TDM Instructor Spotlight: Jeff Adelberg

This week's TDM Instructor Spotlight features lighting designer and set designer Jeff Adelberg! This semester, Jeff is teaching TDM 154: Designing with Light.

What have you enjoyed about teaching in TDM?

Outstanding support and trust from the department.

Lively and curious students.

The rich, expansive resources of Harvard – figuring out ways to integrate a few of these into the classroom is something I'm very excited about this year.

The head & shoulders of Jeff Adelberg, a bearded white man in a red shirt, smiling at the camera.
Tell us a little bit about your class!

“Designing with Light”, now in its second year, is a course devoted to understanding light as a medium. I consider it to be a studio art class – much as you would learn how to work with paint in an introductory painting class, in this class you learn to understand and manipulate light as an expressive medium. Although we employ a theatrical vocabulary and theatrical equipment, you can also apply these discoveries to film, photography, architecture, interior design, or numerous other fields – or you can simply deepen your observational skills and enjoy how that enriches everyday life.

A stage lit dramatically with yellow light. A performer stands with their hands on a cart carrying multiple boxes and a dollhouse
What do you do as an artist?

My practice is primarily as a theatrical Lighting Designer, and in that capacity I work with many different clients. Lighting Design is a contributory craft and only exists collaboratively, so all of my work depends on source material (scripts, music, etc) and other artists (directors, other designers). I get to work with a wide variety of material in all kinds of spaces with constantly changing groups of people. But the goal is always the same: figure out what kind of light the work wants, and make that.

Performers dressed in white sit in various places around a stage lit with bright white bulbs. A performer sits centrally on a small piano at a precarious angle
What’s something you’re excited about happening in the arts right now?
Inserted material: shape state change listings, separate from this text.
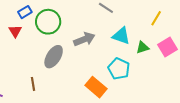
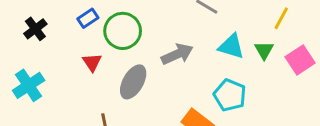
red triangle: (15, 31) -> (92, 62), moved
green triangle: (142, 47) -> (264, 50), moved, turned -40

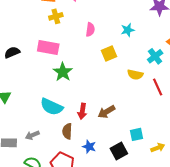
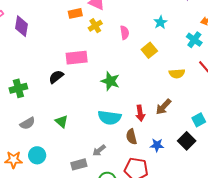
yellow cross: (56, 16) -> (95, 26), moved
pink rectangle: (48, 48) -> (77, 58), moved
yellow semicircle: (135, 75) -> (177, 74), moved

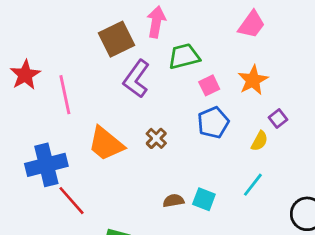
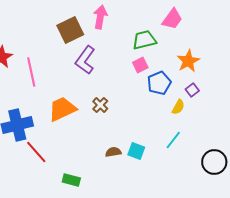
green trapezoid: (184, 56) -> (144, 40), moved
orange star: (253, 80) -> (188, 61), moved
blue pentagon: (213, 123) -> (159, 83), moved
orange trapezoid: (106, 144) -> (62, 109), turned 116

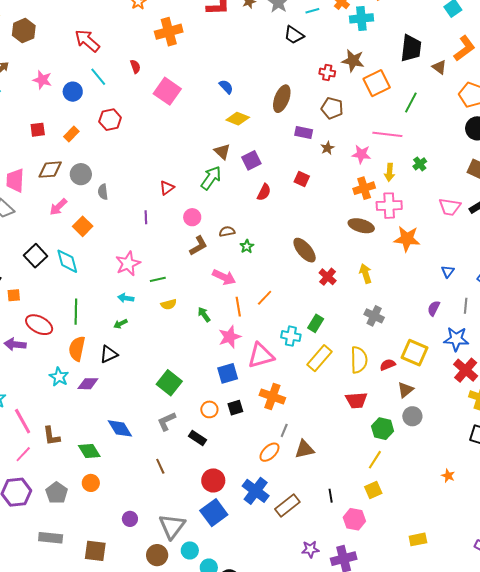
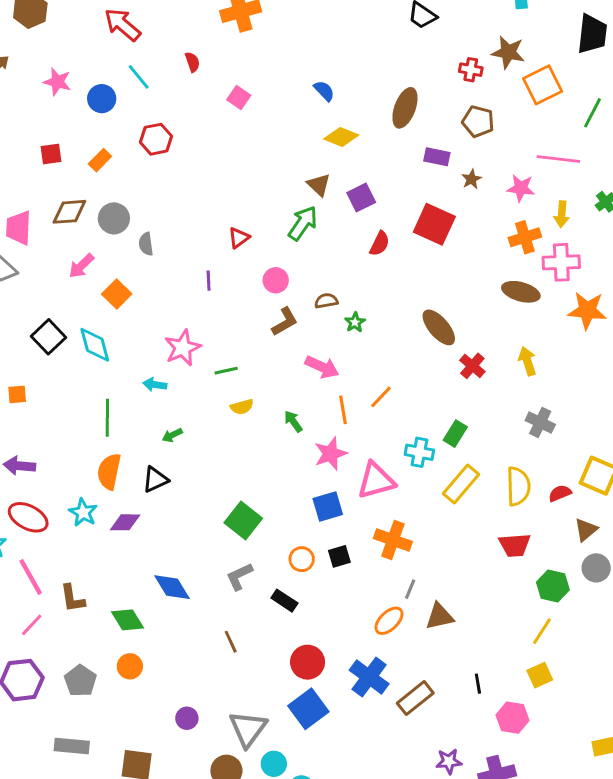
pink square: (167, 91) -> (239, 98), size x0.6
red square: (302, 179) -> (434, 224), size x1.8
cyan arrow: (126, 298) -> (155, 385), moved
red ellipse: (39, 325) -> (28, 517), moved

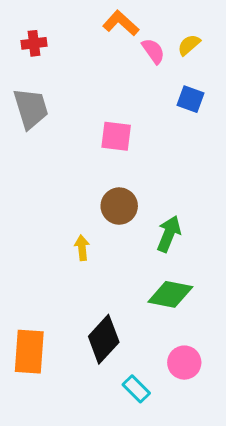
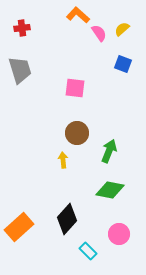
yellow arrow: (82, 248) -> (63, 160), moved
orange rectangle: (29, 352) -> (19, 227), turned 44

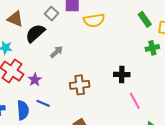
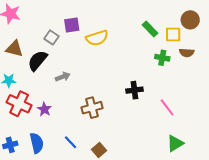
green cross: (152, 48) -> (162, 58), turned 32
gray arrow: (57, 52) -> (63, 77), turned 32
pink line: (135, 101) -> (167, 107), moved
blue line: (43, 103) -> (70, 142), moved, turned 32

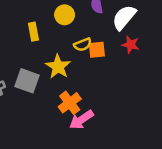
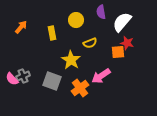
orange square: (97, 50) -> (118, 52), moved
gray square: (27, 81) -> (52, 81), moved
pink arrow: (81, 120) -> (101, 76), moved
There's a long-overdue reckoning going on, having to do with respect and accessibility. Workers at all levels (myself included) are standing up for their right to be treated with dignity, be fairly compensated, and make their voices heard. Then there's an awakening around WHO has the privilege to make work, and how gatekeeping in various forms has constrained the art since forever. We're only beginning to discover what the possibilities are when certain barriers are broken. It's very exciting, and it's only just beginning.